[Records from a collection]
┄┄┄┄┄┄┄┄┄┄┄┄┄┄┄┄┄┄┄┄

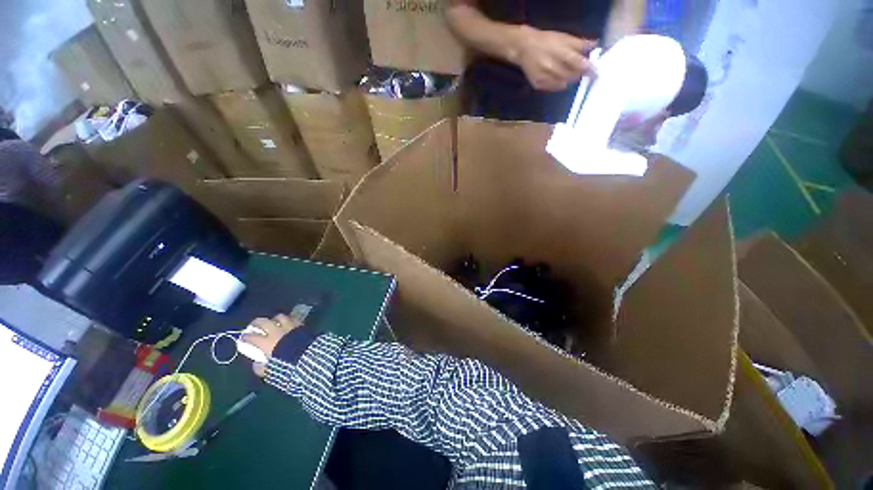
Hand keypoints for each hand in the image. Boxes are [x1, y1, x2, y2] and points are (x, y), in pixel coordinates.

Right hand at [242, 313, 302, 376]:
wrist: (310, 356)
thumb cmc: (289, 365)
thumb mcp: (272, 372)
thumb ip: (262, 368)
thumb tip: (257, 364)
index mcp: (266, 342)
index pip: (251, 337)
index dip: (245, 337)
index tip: (243, 338)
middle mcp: (276, 332)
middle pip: (263, 321)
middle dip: (256, 323)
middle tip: (254, 326)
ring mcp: (289, 326)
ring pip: (279, 317)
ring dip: (274, 320)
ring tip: (273, 323)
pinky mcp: (300, 325)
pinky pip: (292, 319)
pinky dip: (288, 321)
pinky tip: (287, 325)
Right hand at [511, 26, 596, 91]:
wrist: (524, 48)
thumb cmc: (546, 41)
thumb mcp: (563, 38)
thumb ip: (579, 43)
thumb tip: (595, 45)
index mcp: (560, 53)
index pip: (579, 64)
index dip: (588, 69)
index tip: (596, 72)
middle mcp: (552, 67)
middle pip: (572, 77)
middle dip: (578, 75)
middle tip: (582, 73)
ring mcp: (544, 78)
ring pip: (563, 85)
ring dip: (568, 80)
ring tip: (567, 74)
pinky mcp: (538, 85)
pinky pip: (552, 88)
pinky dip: (558, 85)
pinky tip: (557, 79)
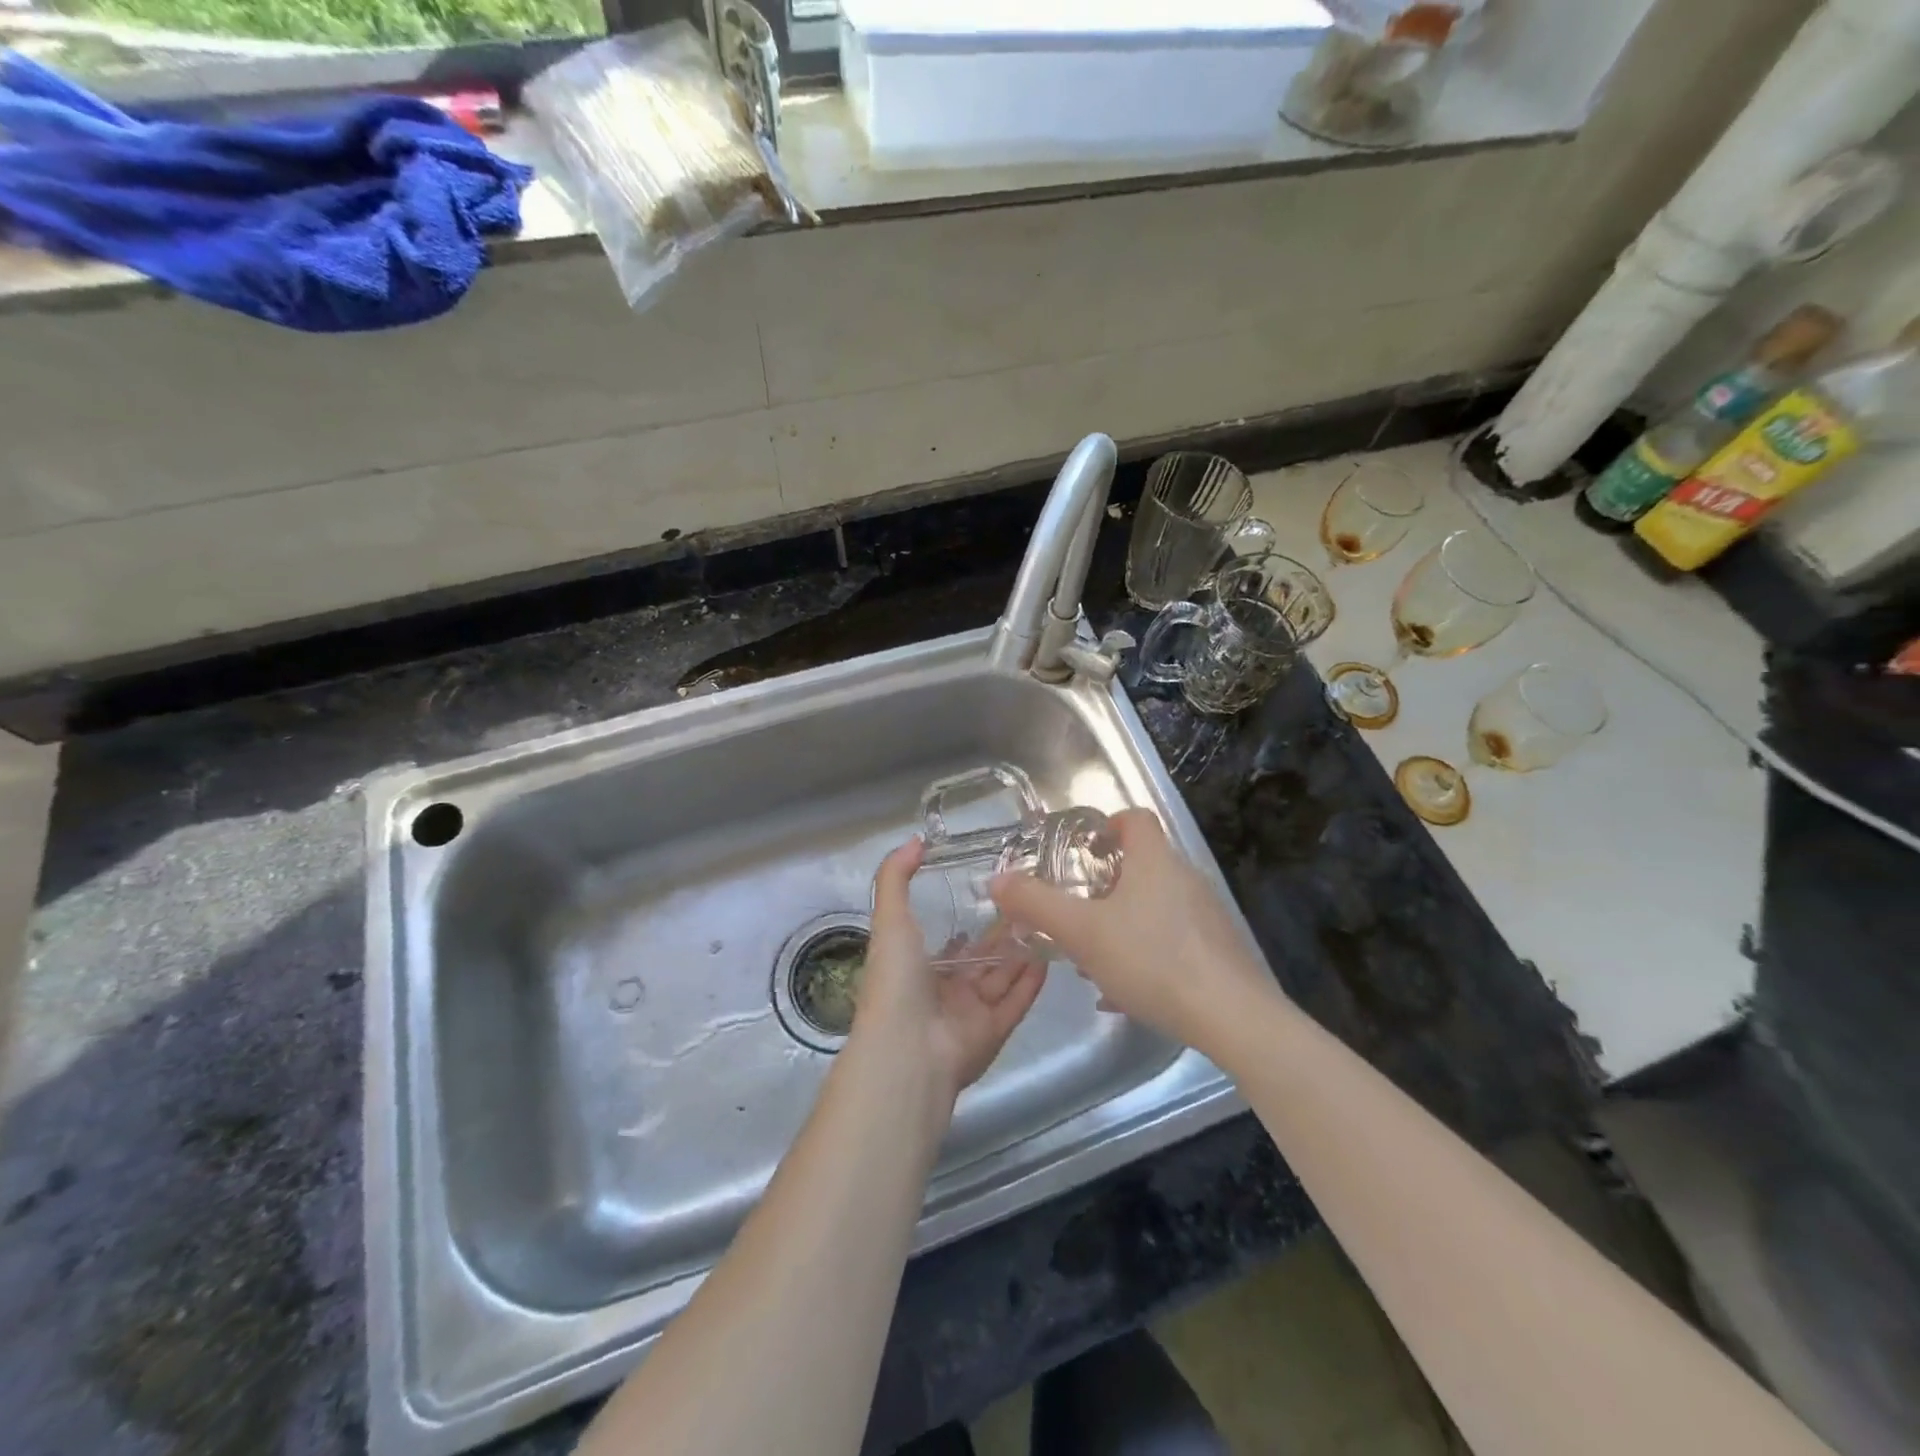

┄┄┄┄┄┄┄┄┄┄┄┄┄┄┄┄┄┄┄┄

## WHAT YOU ARE ASKED TO DO:
Take every line above carrying "ring" and return it.

## YOUR RESPONSE:
ring mcp: (289, 326)
ring pip: (279, 317)
ring dip: (274, 320)
ring tip: (273, 323)
ring mcp: (544, 78)
ring pip: (563, 85)
ring dip: (568, 80)
ring tip: (567, 74)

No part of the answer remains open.